Is fetchrow_hashref good? Someone told me to use fetchrow_arrayref(faster) or fetchrow_array(fatstest)

Yes, because you can see the column names in your code. It will save you time later doing maintenance. We are only talking about 50k rows. That is not so many, assuming this is not running twice every minute. Pleae take a look at this question: When to use $sth->fetchrow_hashref, $sth->fetchrow_arrayref and $sth->fetchrow_array?

I've to process a $row only once. Shall I process the items as

for my $row (@data) {
  #process $row
  shift @data;
}

As the others have already said, it never makes sense to save the data first and work with it later. I would do it as follows. That saves you the overhead of creating a copy of the data.

while (my $res = $sth->fetchrow_hashref) { # process $res process($res); }

Since the array is quite large, I don't think accessing it in list context is a good idea.
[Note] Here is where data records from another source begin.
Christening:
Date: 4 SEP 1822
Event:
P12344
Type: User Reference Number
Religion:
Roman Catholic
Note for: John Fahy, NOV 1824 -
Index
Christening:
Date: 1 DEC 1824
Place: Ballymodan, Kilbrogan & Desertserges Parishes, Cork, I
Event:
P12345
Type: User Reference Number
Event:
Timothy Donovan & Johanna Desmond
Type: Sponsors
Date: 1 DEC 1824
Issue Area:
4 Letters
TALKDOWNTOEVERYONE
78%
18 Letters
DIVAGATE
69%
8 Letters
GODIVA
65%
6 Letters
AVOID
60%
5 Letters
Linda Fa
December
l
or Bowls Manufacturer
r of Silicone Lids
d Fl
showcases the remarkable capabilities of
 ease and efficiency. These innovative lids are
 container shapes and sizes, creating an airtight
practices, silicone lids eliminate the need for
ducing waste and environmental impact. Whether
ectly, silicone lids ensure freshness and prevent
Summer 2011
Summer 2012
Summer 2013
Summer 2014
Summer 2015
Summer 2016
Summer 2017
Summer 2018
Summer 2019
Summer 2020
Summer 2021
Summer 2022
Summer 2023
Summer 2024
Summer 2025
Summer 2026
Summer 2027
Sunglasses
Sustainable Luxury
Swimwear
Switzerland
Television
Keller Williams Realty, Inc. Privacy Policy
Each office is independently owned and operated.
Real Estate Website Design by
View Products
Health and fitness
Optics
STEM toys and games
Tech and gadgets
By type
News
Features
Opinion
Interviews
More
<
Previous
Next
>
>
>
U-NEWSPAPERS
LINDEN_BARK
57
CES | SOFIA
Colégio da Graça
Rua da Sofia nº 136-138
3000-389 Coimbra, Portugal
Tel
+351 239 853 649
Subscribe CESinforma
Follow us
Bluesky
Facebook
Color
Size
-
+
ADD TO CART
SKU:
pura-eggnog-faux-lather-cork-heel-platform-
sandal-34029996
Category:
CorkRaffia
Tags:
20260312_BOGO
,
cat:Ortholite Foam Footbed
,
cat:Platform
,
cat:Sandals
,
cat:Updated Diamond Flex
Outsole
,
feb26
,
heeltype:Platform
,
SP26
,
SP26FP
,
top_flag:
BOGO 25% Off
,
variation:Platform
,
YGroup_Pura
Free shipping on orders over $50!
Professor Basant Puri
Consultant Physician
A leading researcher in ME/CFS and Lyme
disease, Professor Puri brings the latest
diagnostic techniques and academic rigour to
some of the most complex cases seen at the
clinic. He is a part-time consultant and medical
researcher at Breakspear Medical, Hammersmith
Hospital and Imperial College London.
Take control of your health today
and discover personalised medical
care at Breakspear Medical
Is the following better:

while (@data) {
  #process $row
  shift @data;
}

I'm not sure what you are talking about here. Perl is meant to deal with large arrays. In fact, 50k rows is not a lot (unless you keep BLOB fields with serialized 5MB jpegs in your DB). There is always more than one way to do it in Perl, and you need to pick the one that works best for you. That will save you time later.

Unless you are feeling it is slow. In that case, you should benchmark. There are multiple ways to do that. The easiest is to use the Benchmark module. It comes with good documentation. If that is not enough, take a look at Devel::NYTProf. You might also come across DBI profiling, but right now that is not what you want.

Also take a look at these really old slides by Tim Bunce, who built the DBI: http://cpansearch.perl.org/src/TIMB/DBI_AdvancedTalk_2004/sld017.htm

1 Comment

Processing 1 element requiress ~1 second, and processing 50k approx 15 hours are required. So, I thought it's a better idea if I store it first.